Confessions of a Kid Lit Fanboy
Posted January 29, 2014 by Alec Chunn
Let’s talk about fandom. Surely, there is somebody out there whom all of you are dying to meet. Yet, you’re probably also terrified of meeting this person, for fear of being tongue-tied, boring, or just all around beside yourselves (my grandmother, bless her heart, would use the phrase “tickled”). Well, a strange thing happened here at Simmons this semester: by some cosmic twist of fate, I am now taking a class from one of my heroes, Roger Sutton.

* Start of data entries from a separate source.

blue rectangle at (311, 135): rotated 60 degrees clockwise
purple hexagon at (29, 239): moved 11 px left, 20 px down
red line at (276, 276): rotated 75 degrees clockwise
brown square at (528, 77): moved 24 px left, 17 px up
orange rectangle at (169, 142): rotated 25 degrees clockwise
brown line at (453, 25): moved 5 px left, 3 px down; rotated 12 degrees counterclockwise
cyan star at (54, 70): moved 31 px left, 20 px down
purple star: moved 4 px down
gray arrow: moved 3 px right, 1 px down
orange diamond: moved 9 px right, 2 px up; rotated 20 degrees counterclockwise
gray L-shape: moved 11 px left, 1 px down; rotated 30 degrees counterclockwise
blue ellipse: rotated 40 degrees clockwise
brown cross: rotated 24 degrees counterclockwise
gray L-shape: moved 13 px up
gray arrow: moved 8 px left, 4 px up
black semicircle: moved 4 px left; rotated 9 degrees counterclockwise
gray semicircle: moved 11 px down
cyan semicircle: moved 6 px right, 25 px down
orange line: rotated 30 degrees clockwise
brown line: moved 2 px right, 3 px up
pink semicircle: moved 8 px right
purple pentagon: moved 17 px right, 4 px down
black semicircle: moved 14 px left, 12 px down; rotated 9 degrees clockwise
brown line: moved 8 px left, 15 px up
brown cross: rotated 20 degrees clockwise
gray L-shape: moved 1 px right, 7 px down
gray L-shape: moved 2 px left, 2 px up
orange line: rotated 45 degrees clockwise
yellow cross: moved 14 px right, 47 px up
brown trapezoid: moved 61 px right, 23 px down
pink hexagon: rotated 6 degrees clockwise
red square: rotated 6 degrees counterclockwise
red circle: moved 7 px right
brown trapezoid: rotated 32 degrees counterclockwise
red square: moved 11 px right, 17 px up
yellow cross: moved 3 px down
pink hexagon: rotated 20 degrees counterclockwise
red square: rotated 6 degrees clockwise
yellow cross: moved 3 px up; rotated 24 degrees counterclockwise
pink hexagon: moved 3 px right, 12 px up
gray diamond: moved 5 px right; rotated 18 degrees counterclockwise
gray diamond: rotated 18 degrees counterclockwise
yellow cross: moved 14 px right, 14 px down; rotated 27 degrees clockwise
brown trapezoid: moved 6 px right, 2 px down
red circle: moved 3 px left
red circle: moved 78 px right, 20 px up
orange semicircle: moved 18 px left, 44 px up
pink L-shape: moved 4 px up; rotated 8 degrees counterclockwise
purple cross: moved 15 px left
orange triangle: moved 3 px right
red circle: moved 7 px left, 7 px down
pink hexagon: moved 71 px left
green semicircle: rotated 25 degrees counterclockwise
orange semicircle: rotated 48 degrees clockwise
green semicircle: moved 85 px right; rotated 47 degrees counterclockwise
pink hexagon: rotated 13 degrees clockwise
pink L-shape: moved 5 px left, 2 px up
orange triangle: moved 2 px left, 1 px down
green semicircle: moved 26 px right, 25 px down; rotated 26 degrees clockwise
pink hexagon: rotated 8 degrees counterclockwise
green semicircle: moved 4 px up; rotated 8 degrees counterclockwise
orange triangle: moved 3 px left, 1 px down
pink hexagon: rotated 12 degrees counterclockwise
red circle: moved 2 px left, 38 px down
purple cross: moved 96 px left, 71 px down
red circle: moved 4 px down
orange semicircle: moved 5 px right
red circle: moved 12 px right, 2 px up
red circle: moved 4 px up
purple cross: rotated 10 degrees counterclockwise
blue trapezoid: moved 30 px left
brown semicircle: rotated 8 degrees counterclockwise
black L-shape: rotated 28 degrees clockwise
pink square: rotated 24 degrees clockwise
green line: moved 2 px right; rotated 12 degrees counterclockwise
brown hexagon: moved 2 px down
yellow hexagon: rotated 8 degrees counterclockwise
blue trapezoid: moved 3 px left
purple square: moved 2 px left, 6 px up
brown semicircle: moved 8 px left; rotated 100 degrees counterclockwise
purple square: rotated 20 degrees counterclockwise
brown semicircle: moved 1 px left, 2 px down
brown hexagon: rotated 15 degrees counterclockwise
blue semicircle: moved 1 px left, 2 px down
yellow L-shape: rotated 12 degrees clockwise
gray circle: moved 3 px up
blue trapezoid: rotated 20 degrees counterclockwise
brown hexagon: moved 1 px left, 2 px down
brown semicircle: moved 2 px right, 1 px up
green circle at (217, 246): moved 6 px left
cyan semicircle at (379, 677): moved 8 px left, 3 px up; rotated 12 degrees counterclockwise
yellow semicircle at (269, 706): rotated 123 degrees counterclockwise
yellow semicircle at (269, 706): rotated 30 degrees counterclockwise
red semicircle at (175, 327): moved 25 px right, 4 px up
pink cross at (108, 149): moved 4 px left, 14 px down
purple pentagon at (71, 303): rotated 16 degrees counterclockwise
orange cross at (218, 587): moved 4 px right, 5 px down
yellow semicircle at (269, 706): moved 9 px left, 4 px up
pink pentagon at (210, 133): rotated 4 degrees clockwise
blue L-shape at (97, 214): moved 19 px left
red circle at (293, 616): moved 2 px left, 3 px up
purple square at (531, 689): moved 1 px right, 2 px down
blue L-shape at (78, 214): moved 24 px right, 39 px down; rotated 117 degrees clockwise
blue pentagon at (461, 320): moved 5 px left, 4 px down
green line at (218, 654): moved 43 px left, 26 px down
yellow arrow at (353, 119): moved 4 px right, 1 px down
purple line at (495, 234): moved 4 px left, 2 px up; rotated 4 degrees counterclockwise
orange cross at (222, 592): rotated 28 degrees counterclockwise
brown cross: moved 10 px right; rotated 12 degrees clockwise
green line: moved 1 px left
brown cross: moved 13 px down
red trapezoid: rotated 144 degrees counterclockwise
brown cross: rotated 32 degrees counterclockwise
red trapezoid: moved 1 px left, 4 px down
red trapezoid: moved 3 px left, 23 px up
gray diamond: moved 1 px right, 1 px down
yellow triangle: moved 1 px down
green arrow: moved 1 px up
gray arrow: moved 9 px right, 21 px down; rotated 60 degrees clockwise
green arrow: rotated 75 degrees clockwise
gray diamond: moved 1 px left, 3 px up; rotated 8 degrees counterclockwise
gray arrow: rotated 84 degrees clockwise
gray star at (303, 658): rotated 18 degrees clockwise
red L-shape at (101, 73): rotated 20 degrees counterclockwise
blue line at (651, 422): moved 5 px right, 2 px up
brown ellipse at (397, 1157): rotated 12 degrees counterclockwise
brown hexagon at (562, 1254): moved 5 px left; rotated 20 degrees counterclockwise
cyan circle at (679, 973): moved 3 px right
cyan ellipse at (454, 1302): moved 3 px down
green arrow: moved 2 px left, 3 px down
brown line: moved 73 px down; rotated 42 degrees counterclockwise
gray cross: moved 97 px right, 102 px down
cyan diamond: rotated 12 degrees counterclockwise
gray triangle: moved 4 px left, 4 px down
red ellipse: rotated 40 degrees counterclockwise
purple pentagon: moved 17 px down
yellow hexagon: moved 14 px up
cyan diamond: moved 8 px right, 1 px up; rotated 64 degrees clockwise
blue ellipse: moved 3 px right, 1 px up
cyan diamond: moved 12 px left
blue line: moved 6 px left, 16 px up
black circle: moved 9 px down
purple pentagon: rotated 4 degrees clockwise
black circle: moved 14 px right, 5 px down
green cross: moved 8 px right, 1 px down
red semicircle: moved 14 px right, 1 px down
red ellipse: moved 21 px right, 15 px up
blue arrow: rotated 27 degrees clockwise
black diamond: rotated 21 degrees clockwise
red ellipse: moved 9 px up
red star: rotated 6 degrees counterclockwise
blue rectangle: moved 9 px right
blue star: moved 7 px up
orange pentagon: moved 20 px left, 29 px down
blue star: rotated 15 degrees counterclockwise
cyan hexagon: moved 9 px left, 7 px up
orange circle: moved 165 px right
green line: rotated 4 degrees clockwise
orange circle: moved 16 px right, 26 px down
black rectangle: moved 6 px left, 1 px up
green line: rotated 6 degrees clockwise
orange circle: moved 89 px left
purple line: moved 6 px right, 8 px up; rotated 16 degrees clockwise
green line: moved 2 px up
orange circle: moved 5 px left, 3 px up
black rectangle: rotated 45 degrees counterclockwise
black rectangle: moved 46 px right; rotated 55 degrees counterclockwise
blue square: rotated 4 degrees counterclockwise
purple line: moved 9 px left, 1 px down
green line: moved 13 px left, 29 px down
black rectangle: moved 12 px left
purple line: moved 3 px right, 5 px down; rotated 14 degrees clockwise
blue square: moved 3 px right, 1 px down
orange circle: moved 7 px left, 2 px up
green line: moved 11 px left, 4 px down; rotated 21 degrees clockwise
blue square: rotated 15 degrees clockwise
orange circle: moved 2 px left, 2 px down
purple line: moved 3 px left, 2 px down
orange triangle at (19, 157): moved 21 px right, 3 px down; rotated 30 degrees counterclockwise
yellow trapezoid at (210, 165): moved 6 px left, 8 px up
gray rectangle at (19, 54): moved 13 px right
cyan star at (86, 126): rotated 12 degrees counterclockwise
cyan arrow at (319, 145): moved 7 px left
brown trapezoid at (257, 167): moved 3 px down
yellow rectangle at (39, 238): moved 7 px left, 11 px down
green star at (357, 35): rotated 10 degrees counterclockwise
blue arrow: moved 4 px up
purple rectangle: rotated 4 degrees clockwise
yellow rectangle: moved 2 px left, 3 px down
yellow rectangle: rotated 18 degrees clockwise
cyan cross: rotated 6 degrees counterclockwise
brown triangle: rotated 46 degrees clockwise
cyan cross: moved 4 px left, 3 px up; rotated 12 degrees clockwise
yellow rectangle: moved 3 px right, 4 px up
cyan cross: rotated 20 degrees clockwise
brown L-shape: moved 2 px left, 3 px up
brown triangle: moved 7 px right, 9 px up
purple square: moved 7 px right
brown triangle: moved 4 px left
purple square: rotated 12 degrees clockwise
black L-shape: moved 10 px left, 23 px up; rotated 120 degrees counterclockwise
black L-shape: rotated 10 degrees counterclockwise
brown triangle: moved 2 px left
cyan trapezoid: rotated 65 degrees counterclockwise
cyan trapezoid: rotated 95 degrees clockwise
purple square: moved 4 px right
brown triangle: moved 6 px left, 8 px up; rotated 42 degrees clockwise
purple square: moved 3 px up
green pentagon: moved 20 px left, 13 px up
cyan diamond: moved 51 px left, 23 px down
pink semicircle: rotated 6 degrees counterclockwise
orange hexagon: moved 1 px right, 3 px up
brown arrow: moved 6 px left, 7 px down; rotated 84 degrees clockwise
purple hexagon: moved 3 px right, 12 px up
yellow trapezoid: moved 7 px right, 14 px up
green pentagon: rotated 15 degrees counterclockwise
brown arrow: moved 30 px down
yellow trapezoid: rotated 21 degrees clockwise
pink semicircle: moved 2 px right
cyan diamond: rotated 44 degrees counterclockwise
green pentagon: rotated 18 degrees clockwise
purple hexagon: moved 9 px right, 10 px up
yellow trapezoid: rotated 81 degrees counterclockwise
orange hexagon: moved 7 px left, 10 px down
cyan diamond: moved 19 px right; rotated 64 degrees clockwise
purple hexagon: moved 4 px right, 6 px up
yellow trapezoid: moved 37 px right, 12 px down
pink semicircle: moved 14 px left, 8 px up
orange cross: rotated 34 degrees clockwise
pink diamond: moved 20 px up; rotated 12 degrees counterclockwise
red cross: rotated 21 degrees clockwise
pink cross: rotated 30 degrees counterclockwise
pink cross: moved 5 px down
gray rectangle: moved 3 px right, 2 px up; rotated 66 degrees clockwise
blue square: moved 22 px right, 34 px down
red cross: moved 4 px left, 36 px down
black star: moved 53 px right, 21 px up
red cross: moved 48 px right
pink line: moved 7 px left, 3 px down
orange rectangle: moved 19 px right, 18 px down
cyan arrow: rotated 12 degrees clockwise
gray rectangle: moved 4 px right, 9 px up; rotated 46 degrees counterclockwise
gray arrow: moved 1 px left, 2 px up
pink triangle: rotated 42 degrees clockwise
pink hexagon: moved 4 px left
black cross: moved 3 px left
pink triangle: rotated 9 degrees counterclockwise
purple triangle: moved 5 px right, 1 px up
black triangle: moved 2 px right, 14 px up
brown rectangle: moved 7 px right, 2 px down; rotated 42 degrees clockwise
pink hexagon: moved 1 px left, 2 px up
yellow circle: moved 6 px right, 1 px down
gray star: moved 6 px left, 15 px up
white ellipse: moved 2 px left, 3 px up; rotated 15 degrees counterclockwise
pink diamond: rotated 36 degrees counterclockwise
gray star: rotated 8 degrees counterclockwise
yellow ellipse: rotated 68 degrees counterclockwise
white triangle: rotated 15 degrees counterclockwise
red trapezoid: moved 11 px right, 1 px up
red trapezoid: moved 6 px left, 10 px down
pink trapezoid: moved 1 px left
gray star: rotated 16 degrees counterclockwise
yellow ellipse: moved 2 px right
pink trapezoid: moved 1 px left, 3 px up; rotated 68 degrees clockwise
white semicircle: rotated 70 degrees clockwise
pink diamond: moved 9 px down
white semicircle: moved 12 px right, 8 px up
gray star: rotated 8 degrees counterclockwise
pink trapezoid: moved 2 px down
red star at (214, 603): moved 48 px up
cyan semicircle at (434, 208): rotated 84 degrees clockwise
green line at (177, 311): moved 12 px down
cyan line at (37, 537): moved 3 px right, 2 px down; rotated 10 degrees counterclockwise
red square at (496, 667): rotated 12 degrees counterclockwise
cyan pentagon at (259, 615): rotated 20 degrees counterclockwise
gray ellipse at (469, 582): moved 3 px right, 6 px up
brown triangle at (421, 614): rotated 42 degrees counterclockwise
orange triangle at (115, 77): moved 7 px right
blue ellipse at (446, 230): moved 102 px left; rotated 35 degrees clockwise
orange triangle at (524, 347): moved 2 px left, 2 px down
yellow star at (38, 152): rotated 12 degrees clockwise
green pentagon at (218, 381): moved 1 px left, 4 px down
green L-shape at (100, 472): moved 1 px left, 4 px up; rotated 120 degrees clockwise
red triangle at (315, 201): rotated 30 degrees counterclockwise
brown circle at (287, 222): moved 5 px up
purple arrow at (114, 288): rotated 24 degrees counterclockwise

See, Roger doesn’t know that I idolize him. He doesn’t know that one of my biggest motivations to come to Boston was to someday be his intern (fingers crossed). He doesn’t know that, on the first day of orientation last semester, when I found out he’d be teaching this class, my jaw literally dropped and I had to pick it up off the floor. He doesn’t know that, that same day, I all-too-energetically ran to meet one of the members of his staff at The Horn Book. At least, I hope he doesn’t know these things. And I hope that, by writing them here, I’m not shooting myself in the foot.
The children’s book world is small and, as far as I’m told, it is a field dominated by women. Roger Sutton–like Brian Selznick, Gregory Maguire, and my all-time hero, Maurice Sendak–is someone who, by his very existence as a gay man in the field, showed me that, maybe just maybe, there might be a place for me in this small little world. Of course, Roger doesn’t know this either. I don’t want him to. But what he does know is my name. And that is enough for me. For now.
There’s a delicate balance you must strike as a fan. You never want to come on too strong (i.e. “Roger, I WANT TO BE YOU give me a job at your magazine please and thank you!”) but you also don’t want to feign too much disinterest (i.e. “Yeah, your work’s okay. I guess. I read an article once.”). I think that what you really have to do is treat your idols as people because, in the end, that’s all they really are. That’s all anyone really is.
As I left class Tuesday night, I felt as though the fact that I was able to be among the giants in my life–if only for a little while–would make everything else worth it. I may have left my home behind. My boyfriend. My family. But this singular moment, sitting in that classroom and hearing an insider’s stories of the publishing world, made everything worth it. No matter what happens in my future, I will know that I will always have Simmons. I will always remember these as the times I sat among giants and, more importantly, belonged.
I can’t guarantee that you’ll meet your hero at Simmons, but I can guarantee that–if only for a little while–you’ll be among giants. As hokey as that may sound, I honestly believe it to be true.